SEMANTIC KNIGHT: None shall pass without using all sorts of semantic meta-meta-meta-stuff that we will invent Real Soon Now!
HACKER: I have no quarrel with you, good Sir Knight, but I must get my work done on the Web. Stand aside!
SEMANTIC KNIGHT: None shall find anything on the Internet without semantic metadata!
HACKER: So be it!
HACKER and SEMANTIC KNIGHT: Aaah!, hiyaah!, etc.
[HACKER chops the SEMANTIC KNIGHT's first argument off by building efficent statistical/heuristic search engines]
HACKER: Now stand aside, worthy adversary.
SEMANTIC KNIGHT: 'Tis but a scratch.
HACKER: A scratch? Your argument has been cut off!
SEMANTIC KNIGHT: No, it isn't.
HACKER: Well, what's that, then?
SEMANTIC KNIGHT: I've had worse. None shall have an effective syndication network without RDF Site Summaries!
[clang]
Hiyaah!
[clang]
Aaaaaaaah!
[HACKER chops the SEMANTIC KNIGHT's second argument off by building the blogs/RSS/Aggregators/Bloglines/etc. network ]
HACKER: Victory is mine!
SEMANTIC KNIGHT: Have at you!
[kick]
HACKER: Eh. You are indeed brave, Sir Knight, but the fight is mine.
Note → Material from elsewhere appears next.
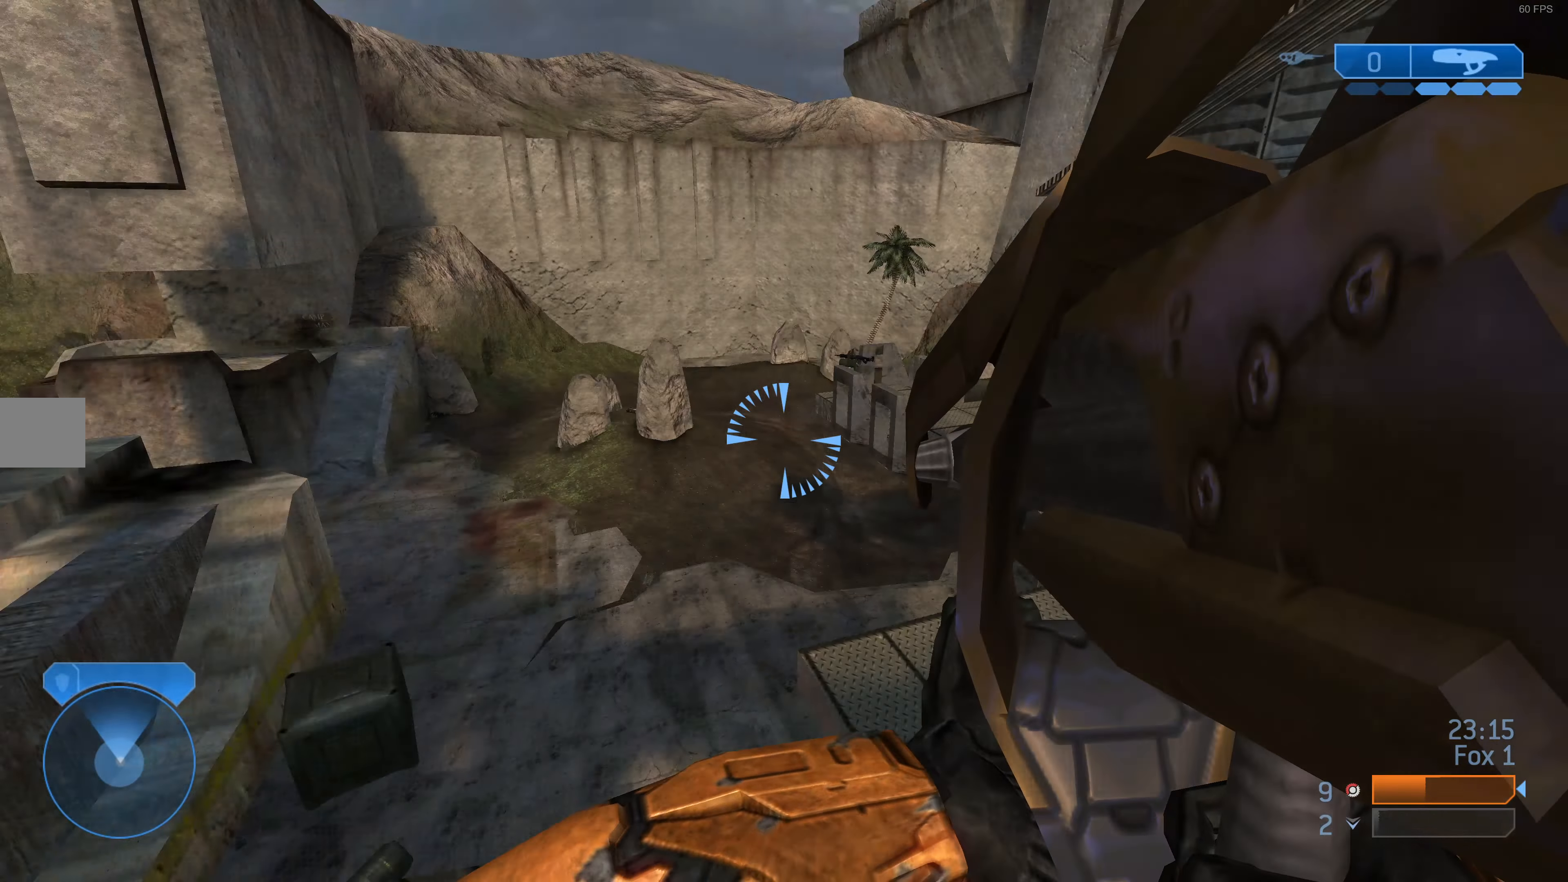
{"buttons": [], "left_stick": "up-left", "right_stick": "center", "events": [[167, "left_stick", "center"], [167, "right_stick", "down-left"], [400, "right_stick", "left"], [467, "left_stick", "up-left"], [500, "right_stick", "center"]]}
SEMANTIC KNIGHT: Oh, had enough, eh?
HACKER: Look, you stupid &^%$# You've got no arguments left.
SEMANTIC KNIGHT: Yes, I have.
HACKER: Look!
SEMANTIC KNIGHT: Just a flesh wound.
[kick]
HACKER: Look, stop that.
SEMANTIC KNIGHT: You won't be able to get machine-machine services without an ontology to formally describe all the relationships!
[kick]
HACKER: Right!
[whop]
[HACKER chops the SEMANTIC KNIGHT's third argument off by building SOAPy and RESTful services with only implicit semantic descriptions]
SEMANTIC KNIGHT: Right. I'll do you for that!
HACKER: You'll what?
SEMANTIC KNIGHT: Come here!
HACKER: What are you going to do, bleed on me?
SEMANTIC KNIGHT: I'm invincible!
HACKER: You're a looney.
SEMANTIC KNIGHT: The SEMANTIC Knight always triumphs! Have at you! Come on, then. I have an battalion of KR theorists on my side!
[whop]
[HACKER chops the SEMANTIC KNIGHT's last argument off with an army of actual code writers]
SEMANTIC KNIGHT: Oh? All right, we'll call it a draw.
HACKER: Come on, folks, let's go.
SEMANTIC KNIGHT: Oh. Oh, I see. Running away, eh? You yellow ^&^%$s! Come back here and take what's coming to you. I'll bite your legs off!
-Michael Champion, xml-dev list